CUL Classmark: Maps.20.F.7
The Great Bear by Simon Patterson
Simon Patterson’s work, shortlisted for the 1996 Turner Prize, adapts the London Underground map replacing the names of stations with those of philosophers, engineers, actors, musicians and other celebrated figures.
Patterson has been quoted as saying “I like disrupting something people take as read … What interests me is juxtaposing different paths of knowledge to form more than the sum of their parts.”
CUL Classmark: Maps.aa.20.G.5
Music on the tube a map by Dorian Lynskey
This map uses an updated version of Beck’s original plan to plot the history of 20th century music with each of the original lines replaced by a different genre of music. Classical music features on the Docklands Light Railway with pop on the Circle Line.
CUL Classmark: Maps.aa.20.G.27
Tube Map: September 2009
Transport for London have continued to amend and update Beck’s original diagram to include new lines and stations as the underground has developed. Some of these attempts have been more successful than others.
This 2009 edition caused an outcry when the River Thames was removed in an attempt to reduce clutter. London Mayor, Boris Johnson, ordered the river to be replaced on the next edition.
CUL Classmark: Maps.d.20.G.155
Tubular fells: Wainwright's 214 by Peter Burgess
A topological map of Alfred Wainwright's 214 fells, akin to Beck’s London Underground map.
CUL Classmark: Maps.bb.20.G.36
New London tubemap by Mark Noad
Not everyone finds the modern versions of Beck’s map easy to use and many attempts have been made to devise alternate presentations of the system. This map shows a geographically accurate diagram of the London Underground system where the locations of the stations are accurate in relation to each other, although distances in the outer zones are compromised.

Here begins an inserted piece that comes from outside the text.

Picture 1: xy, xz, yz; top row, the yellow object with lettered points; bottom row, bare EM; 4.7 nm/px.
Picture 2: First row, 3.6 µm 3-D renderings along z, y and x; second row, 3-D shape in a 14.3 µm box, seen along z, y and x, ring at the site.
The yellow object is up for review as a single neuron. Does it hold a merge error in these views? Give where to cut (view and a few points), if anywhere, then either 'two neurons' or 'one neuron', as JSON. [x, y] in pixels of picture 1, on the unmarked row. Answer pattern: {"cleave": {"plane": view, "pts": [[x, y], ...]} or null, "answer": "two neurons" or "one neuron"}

CUL Classmark: Maps.d.20.G.143
Due to interest and new acquisitions the display was refreshed in June. The World metro map and Music on the tube were replaced by the following items:
Created for the Royal Shakespeare Company by Kit Grover and Dr Hester Lees-Jeffries of St Catharine's College this plan maps out the relationships of Shakespeare’s characters across all his plays.
CUL Classmark: Maps.bb.20.G.38
Olympic legends map
Produced to coincide with the London 2012 Summer Olympics this reinterpretation of the London Underground map replaces station names with those of Olympic legends and each line representing a different Olympic sport.